> Assignment
Turn the rows below into a two-column CSV with the headers "prompt" and "reading" and one line for every row. Put each row's text and its answer in their own quoted fields, change any line breaks to spaces, and leave out the pictures.

> Source data
........

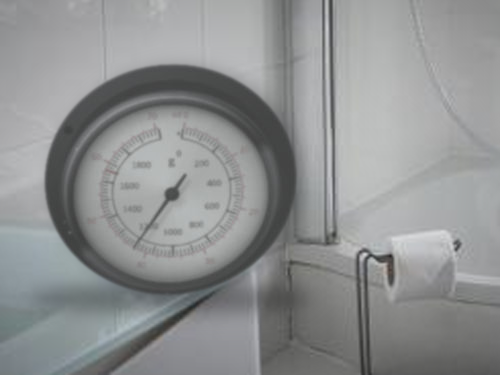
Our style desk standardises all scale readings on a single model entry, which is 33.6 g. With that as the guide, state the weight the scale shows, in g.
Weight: 1200 g
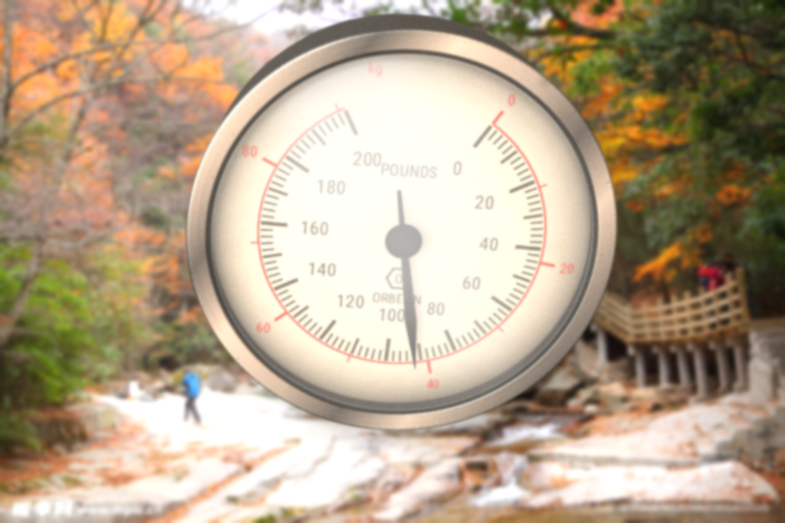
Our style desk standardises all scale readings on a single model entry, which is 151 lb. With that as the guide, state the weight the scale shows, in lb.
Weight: 92 lb
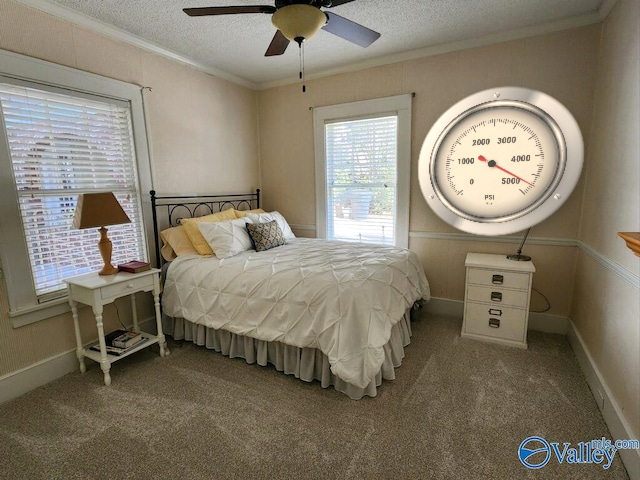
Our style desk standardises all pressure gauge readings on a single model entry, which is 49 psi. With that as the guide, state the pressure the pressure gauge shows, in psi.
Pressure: 4750 psi
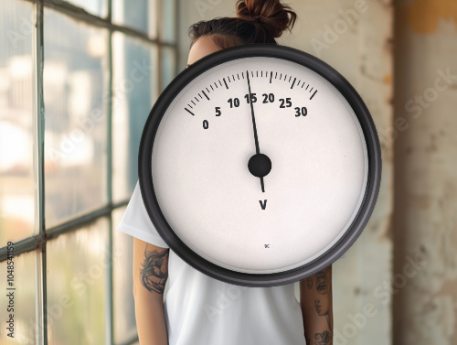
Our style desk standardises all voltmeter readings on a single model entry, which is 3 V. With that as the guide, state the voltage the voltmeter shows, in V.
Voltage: 15 V
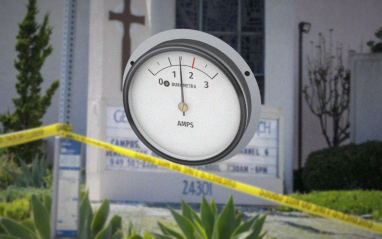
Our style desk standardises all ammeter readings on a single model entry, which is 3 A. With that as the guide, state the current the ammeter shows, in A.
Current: 1.5 A
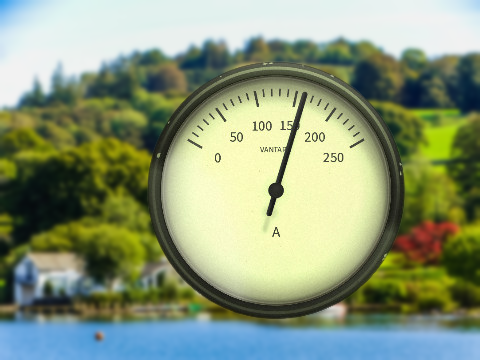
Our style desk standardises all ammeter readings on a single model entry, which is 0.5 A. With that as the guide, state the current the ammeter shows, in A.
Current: 160 A
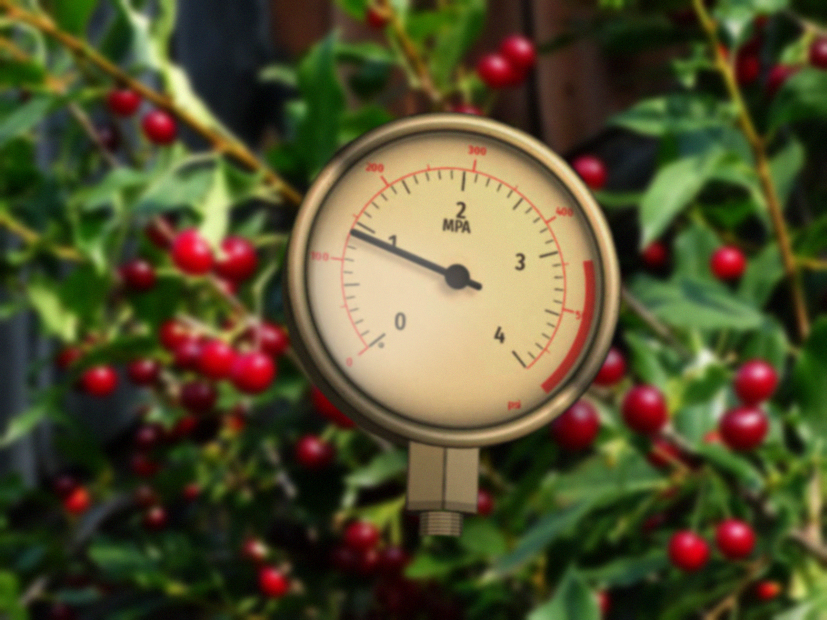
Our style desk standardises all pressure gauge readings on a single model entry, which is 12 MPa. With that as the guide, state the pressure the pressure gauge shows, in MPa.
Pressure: 0.9 MPa
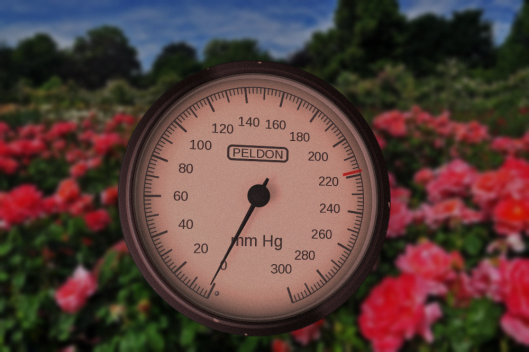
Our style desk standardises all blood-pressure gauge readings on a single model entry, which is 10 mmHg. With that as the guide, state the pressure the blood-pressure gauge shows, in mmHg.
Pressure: 2 mmHg
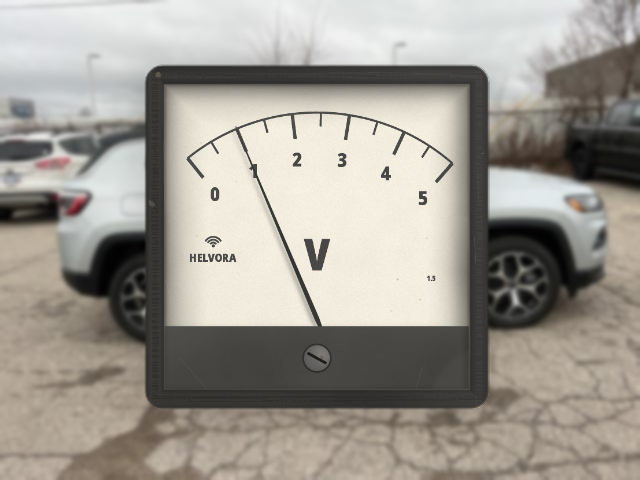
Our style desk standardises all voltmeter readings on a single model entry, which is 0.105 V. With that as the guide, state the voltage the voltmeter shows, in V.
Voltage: 1 V
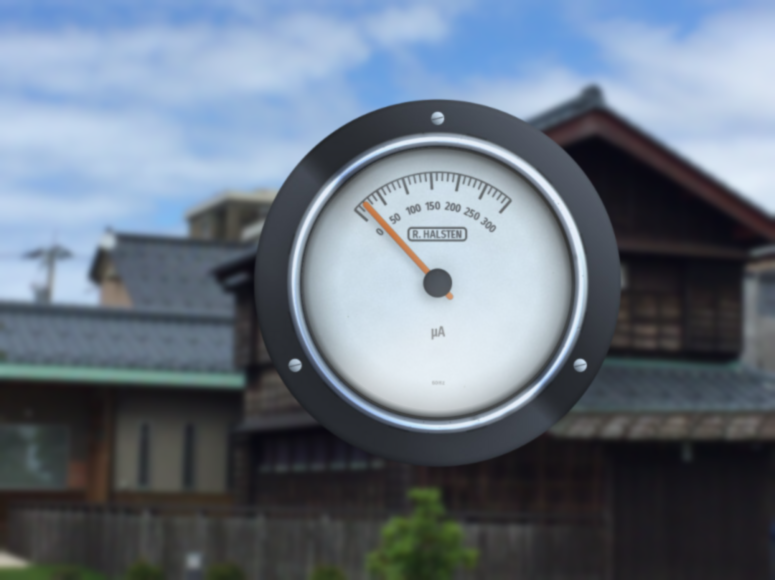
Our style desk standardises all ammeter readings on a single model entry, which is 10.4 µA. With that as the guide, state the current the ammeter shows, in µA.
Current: 20 µA
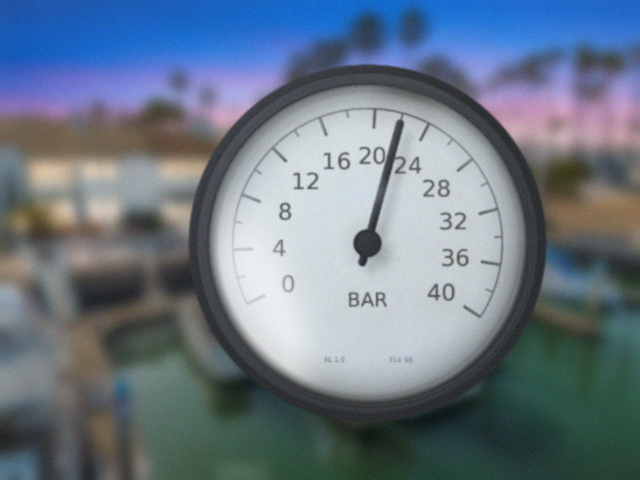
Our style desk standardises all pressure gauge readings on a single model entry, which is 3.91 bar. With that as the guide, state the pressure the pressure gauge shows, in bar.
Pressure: 22 bar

........

> Response
prompt,reading
"Our style desk standardises all scale readings on a single model entry, which is 33.6 g. With that as the guide, state the weight the scale shows, in g. Weight:","1200 g"
"Our style desk standardises all scale readings on a single model entry, which is 151 lb. With that as the guide, state the weight the scale shows, in lb. Weight:","92 lb"
"Our style desk standardises all pressure gauge readings on a single model entry, which is 49 psi. With that as the guide, state the pressure the pressure gauge shows, in psi. Pressure:","4750 psi"
"Our style desk standardises all voltmeter readings on a single model entry, which is 3 V. With that as the guide, state the voltage the voltmeter shows, in V. Voltage:","15 V"
"Our style desk standardises all ammeter readings on a single model entry, which is 3 A. With that as the guide, state the current the ammeter shows, in A. Current:","1.5 A"
"Our style desk standardises all ammeter readings on a single model entry, which is 0.5 A. With that as the guide, state the current the ammeter shows, in A. Current:","160 A"
"Our style desk standardises all pressure gauge readings on a single model entry, which is 12 MPa. With that as the guide, state the pressure the pressure gauge shows, in MPa. Pressure:","0.9 MPa"
"Our style desk standardises all blood-pressure gauge readings on a single model entry, which is 10 mmHg. With that as the guide, state the pressure the blood-pressure gauge shows, in mmHg. Pressure:","2 mmHg"
"Our style desk standardises all voltmeter readings on a single model entry, which is 0.105 V. With that as the guide, state the voltage the voltmeter shows, in V. Voltage:","1 V"
"Our style desk standardises all ammeter readings on a single model entry, which is 10.4 µA. With that as the guide, state the current the ammeter shows, in µA. Current:","20 µA"
"Our style desk standardises all pressure gauge readings on a single model entry, which is 3.91 bar. With that as the guide, state the pressure the pressure gauge shows, in bar. Pressure:","22 bar"